= TASK ITEM =
Reading the records beneath this task, work out how many lines contain the word "Mikael" and reply with only that number.

= Dataset entries =
++++++

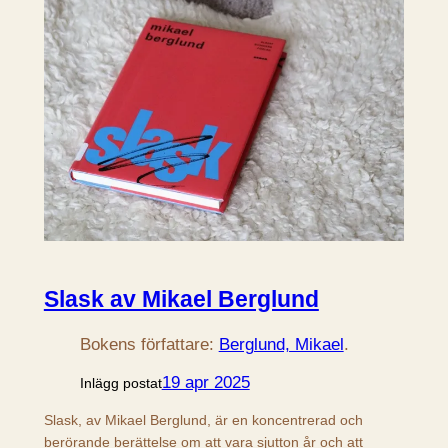
Slask av Mikael Berglund
Bokens författare:
Berglund, Mikael
.
19 apr 2025
Inlägg postat
Slask, av Mikael Berglund, är en koncentrerad och
berörande berättelse om att vara sjutton år och att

++++++

= PROBLEM SOLUTION =
3